Furthermore, as it was mentioned earlier in this essay, that every image is aimed at sharing a certain idea. As Bull says:

“What a photograph means does not derive entirely from its content (although it is essential that content is analyzed). By their very nature photographs are mobile signs whose meaning change across space and time and through virtual space too” (46).

Thus, the idea of the photograph will be understood differently by different readers. Consequently, the context of every picture has its cultural implications and helps understand the peculiarities of the nation.

In addition, both pictures have an ideological context, which can also be understood from the content, especially, in the first picture which depicts people, “reading an analog photograph as connected to reality is an ideological function of photographs based on their indexicality” (Sutton 165).

Conclusion

In the article “The Shadow of the Object: Photography and Realism,” Sarah Kember mentions the words by Fred Ritchin that “the viewer must question the photograph at the basic physical level of fact” (8). In this light, the still images are used mostly to inform the reader and show certain facts.

However, it cannot be argued that composition, focuses and other means used in both pictures are essential for the understanding of the articles to which they refer.

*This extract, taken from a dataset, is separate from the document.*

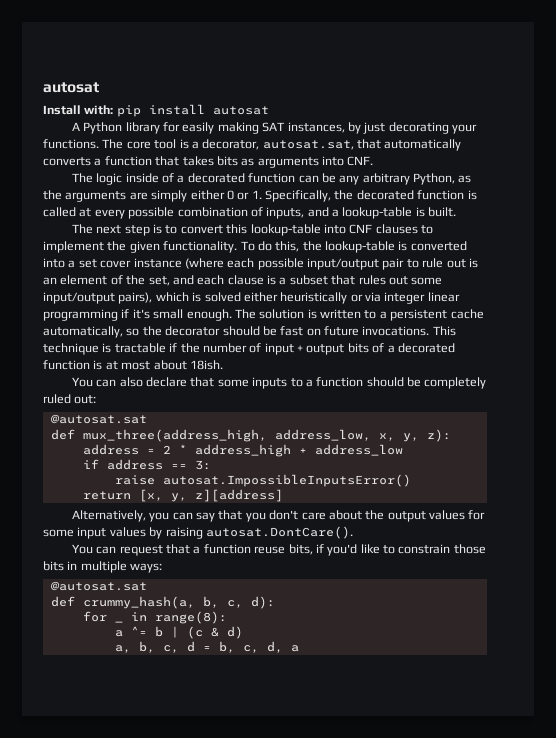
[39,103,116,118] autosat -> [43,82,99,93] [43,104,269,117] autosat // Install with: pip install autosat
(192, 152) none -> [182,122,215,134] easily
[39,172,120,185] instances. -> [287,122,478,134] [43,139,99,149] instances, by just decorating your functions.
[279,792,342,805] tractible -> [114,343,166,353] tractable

Moreover, apart from their main function to illustrate the information in the article, they contain certain ideas that can be understood by readers and help the audience to create personal opinion on the issues that images depict.

Fig. 1. BBC News: Libyan Crisis (image 4)

Libyan Crisis Photo of strikes.

Works Cited

Barthes, Roland. “Camera Lucida – Reflections on Photography” in The Photography Reader. Ed. Liz Wells. New York: Routledge, 2003. 19 – 30.

Barthes, Roland. “Rhetoric of the Image” in The Photography Reader. Ed. Liz Wells. New York: Routledge, 2003. 114 – 128.

Barrett, Terry. Criticizing Photographs: An Introduction to Understanding Images. New York: Mc Graw Hill, 1999.

Bull, Stephen. Photography. New York: Taylor & Francis, 2009.

Damian Sutton, “Real Photography,” in The State of the Real: Aesthetics in the Digital Age. Eds. Damian Sutton, Susan Brind, and Ray McKenzie. London: I.B. Tauris & Co. Ltd., 2007.

Kember, Sarah “The Shadow of the Object: Photography and Realism” in The Photography Reader. Ed. Liz Wells New York: Routledge, 2003. 202 – 217.

Images:

“Detritus of War.” Photograph. The New York Times, Web.

“Libyan Crisis.” Photograph. BBC New, 22 Mar 2011. Web.